Immune boosting virus may boost brain tumour treatment

human brain
Pixabay

A naturally occurring virus, which can be injected directly into the bloodstream, has the potential to boost the immune system and enable it to fight aggressive brain tumours, scientists have found.

The findings showed that a type of virus called reovirus, when injected directly into the bloodstream, can cross the blood-brain barrier to reach tumours deep inside the brain.

Here, it replicates cancer cells and "switches on" the body's own defence system to attack and kills them.

It could act as an effective immunotherapy in patients with brain cancer or other cancers that have spread to the brain, the researchers said.

"This is the first time it has been shown that a therapeutic virus is able to pass through the brain-blood barrier, and that opens up the possibility this type of immunotherapy could be used to treat more people with aggressive brain cancers," said Adel Samson, a medical oncologist at the University of Leeds.
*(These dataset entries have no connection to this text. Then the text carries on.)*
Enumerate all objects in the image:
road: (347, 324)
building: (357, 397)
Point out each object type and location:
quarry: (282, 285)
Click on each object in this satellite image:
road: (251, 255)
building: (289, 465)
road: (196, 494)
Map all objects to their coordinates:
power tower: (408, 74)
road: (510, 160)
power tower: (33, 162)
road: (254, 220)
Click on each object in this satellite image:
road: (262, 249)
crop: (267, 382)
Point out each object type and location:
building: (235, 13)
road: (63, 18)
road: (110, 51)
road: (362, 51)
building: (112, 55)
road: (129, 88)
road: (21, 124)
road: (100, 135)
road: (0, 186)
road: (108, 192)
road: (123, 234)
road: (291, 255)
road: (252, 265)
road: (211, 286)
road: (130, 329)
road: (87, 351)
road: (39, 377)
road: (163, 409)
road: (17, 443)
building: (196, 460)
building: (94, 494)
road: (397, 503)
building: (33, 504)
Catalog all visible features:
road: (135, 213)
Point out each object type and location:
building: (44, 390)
"This study was about showing that a virus could be delivered to a tumour in the brain. Not only was it able to reach its target, but there were signs it stimulated the body's own immune defences to attack cancer," Samson added, in the paper published in the journal Science Translational Medicine.

Based on the results, a new trial has started where patients will be given reovirus in combination with the standard treatment of radiotherapy and chemotherapy which follows surgery.
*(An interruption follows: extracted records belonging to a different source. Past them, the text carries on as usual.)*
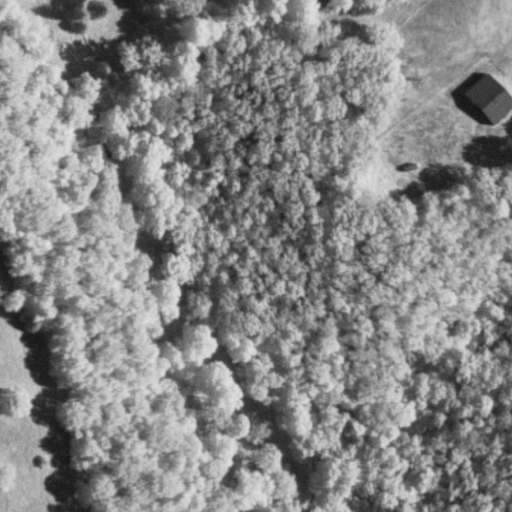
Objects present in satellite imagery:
building: (483, 100)
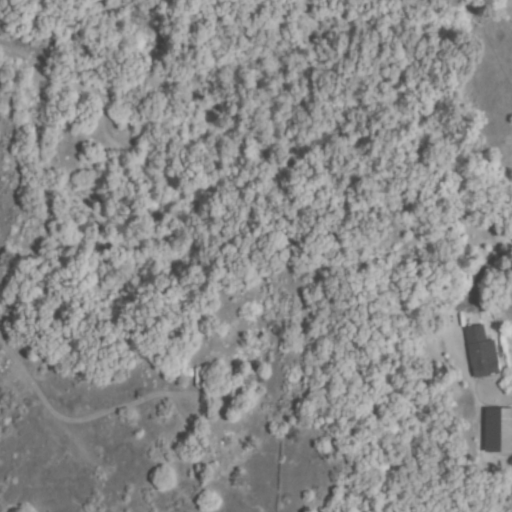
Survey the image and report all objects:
building: (478, 352)
building: (480, 353)
building: (496, 430)
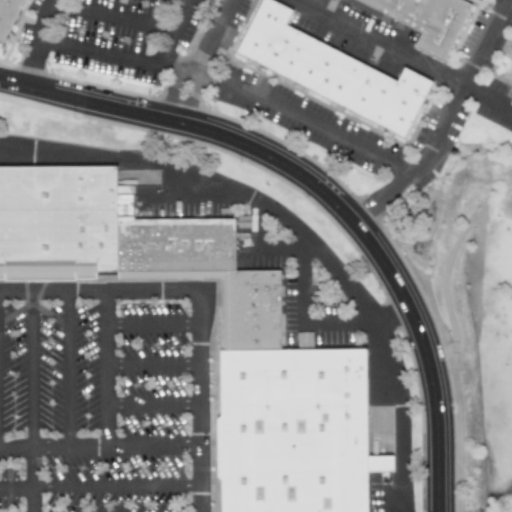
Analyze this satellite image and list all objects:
building: (7, 16)
building: (7, 16)
road: (113, 16)
building: (432, 19)
building: (426, 21)
road: (177, 32)
road: (211, 35)
road: (39, 43)
road: (100, 52)
road: (402, 54)
road: (179, 64)
building: (328, 70)
building: (334, 70)
road: (172, 88)
road: (193, 96)
road: (303, 117)
road: (442, 119)
road: (329, 193)
building: (57, 217)
road: (293, 233)
building: (175, 243)
road: (254, 250)
road: (102, 289)
building: (253, 309)
road: (392, 313)
road: (302, 319)
road: (155, 324)
building: (208, 337)
road: (156, 362)
road: (31, 367)
road: (69, 367)
road: (107, 367)
road: (204, 399)
road: (155, 403)
building: (293, 430)
road: (101, 445)
road: (32, 478)
road: (16, 487)
road: (118, 487)
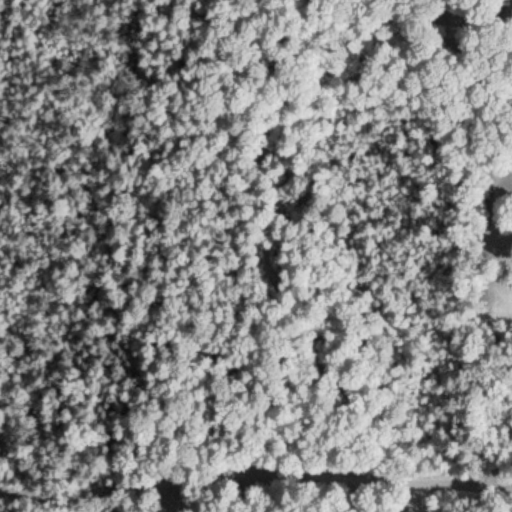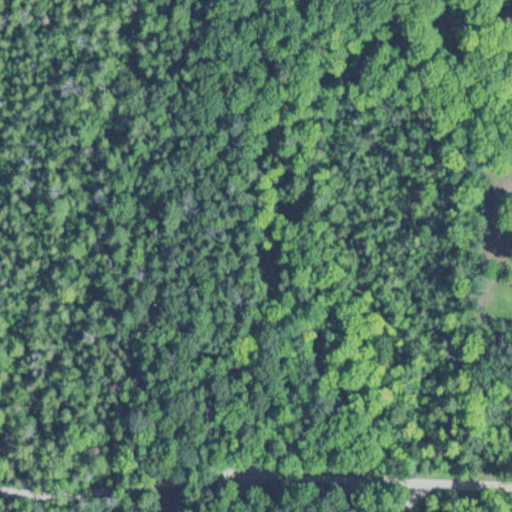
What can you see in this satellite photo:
road: (255, 483)
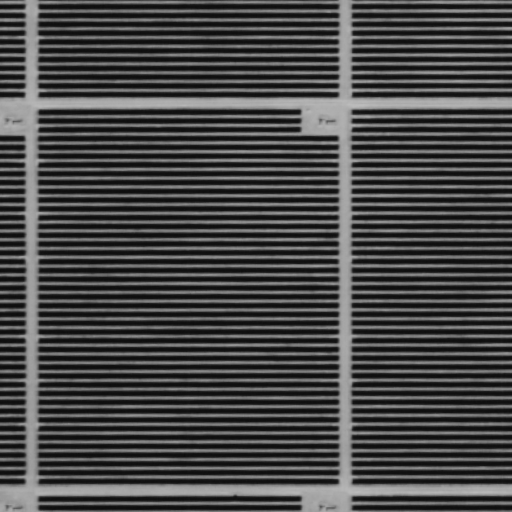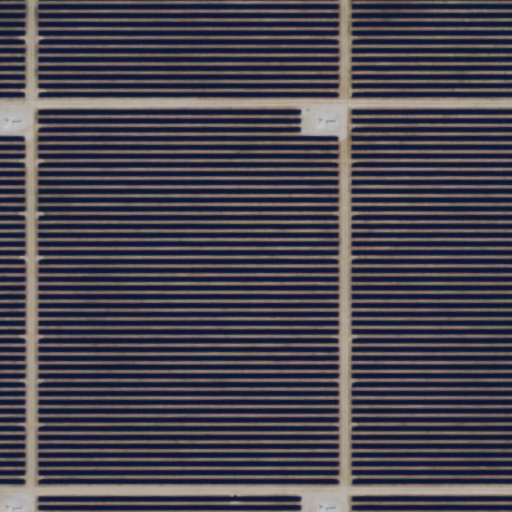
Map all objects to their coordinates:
solar farm: (256, 256)
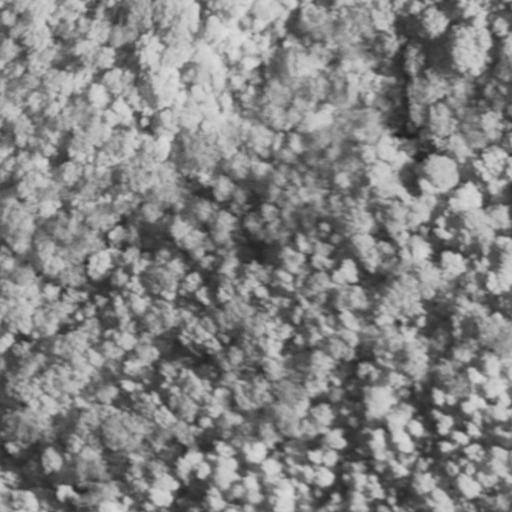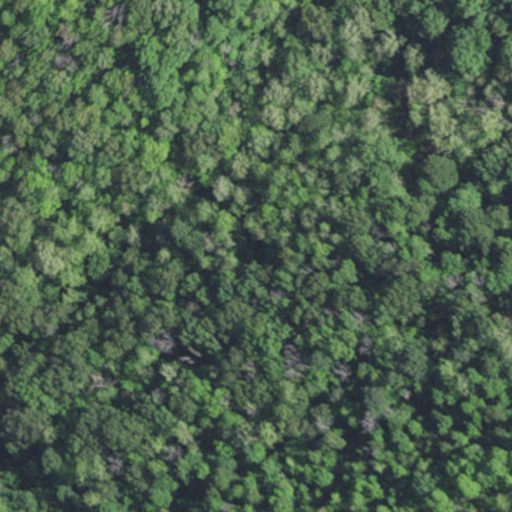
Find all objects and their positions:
road: (250, 62)
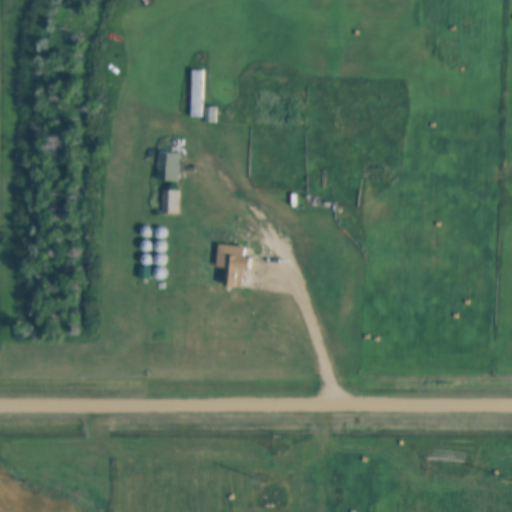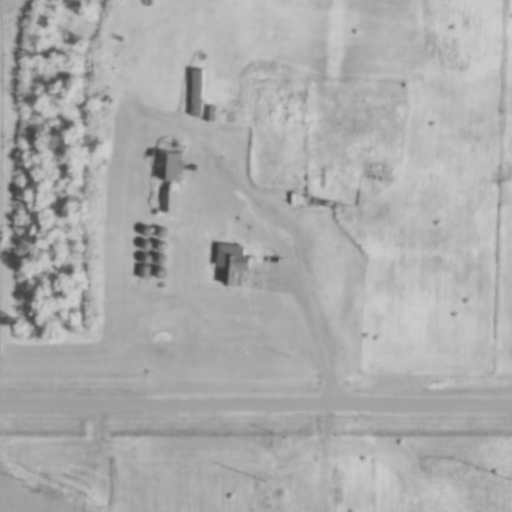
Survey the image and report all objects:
building: (274, 109)
building: (173, 165)
road: (291, 265)
road: (256, 405)
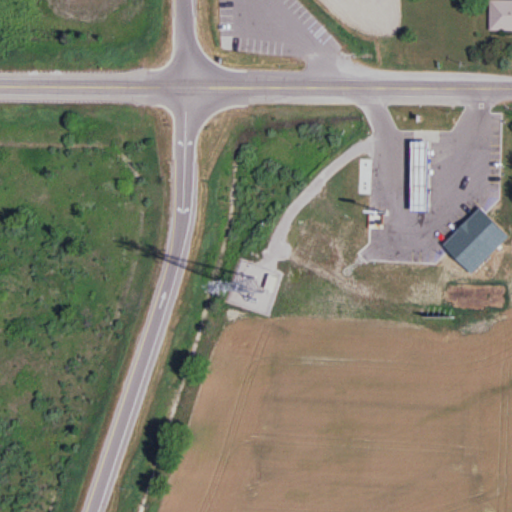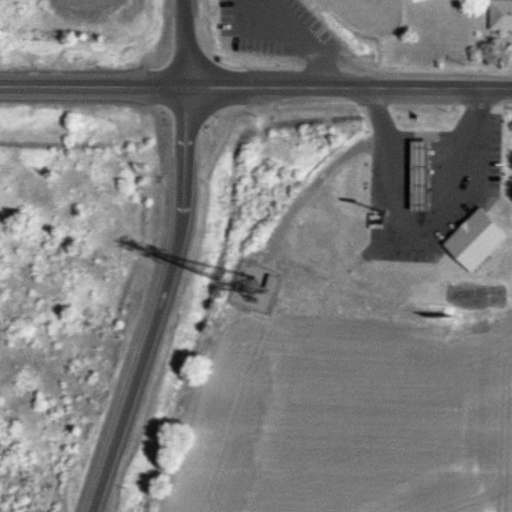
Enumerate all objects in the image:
building: (499, 12)
building: (501, 15)
parking lot: (273, 28)
road: (305, 36)
road: (181, 40)
road: (256, 80)
road: (421, 135)
road: (183, 146)
gas station: (418, 166)
building: (418, 166)
building: (421, 168)
building: (471, 170)
building: (478, 181)
building: (475, 237)
road: (135, 362)
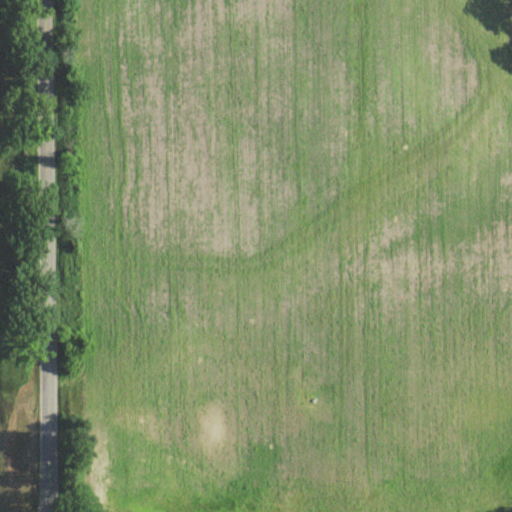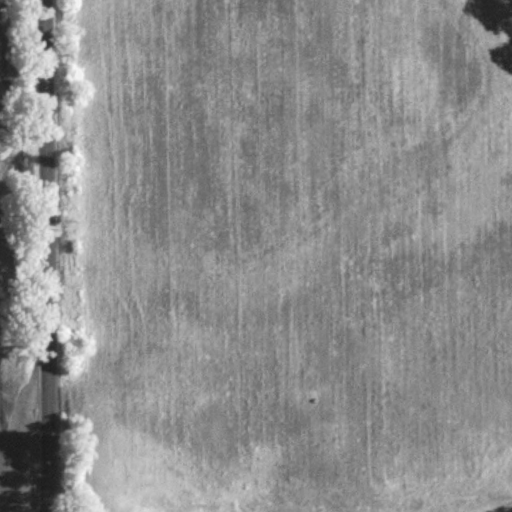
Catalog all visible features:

"The presence of cancer in the brain dampens the body's own immune system. The presence of the reovirus counteracts this and stimulates the defence system into action," Susan Short, Professor at the varsity, who is leading the trial.

"The additional effect of the virus on enhancing the body's immune response to the tumour will increase the number of tumour cells that are killed by the standard treatment, radiotherapy and chemotherapy," Short said.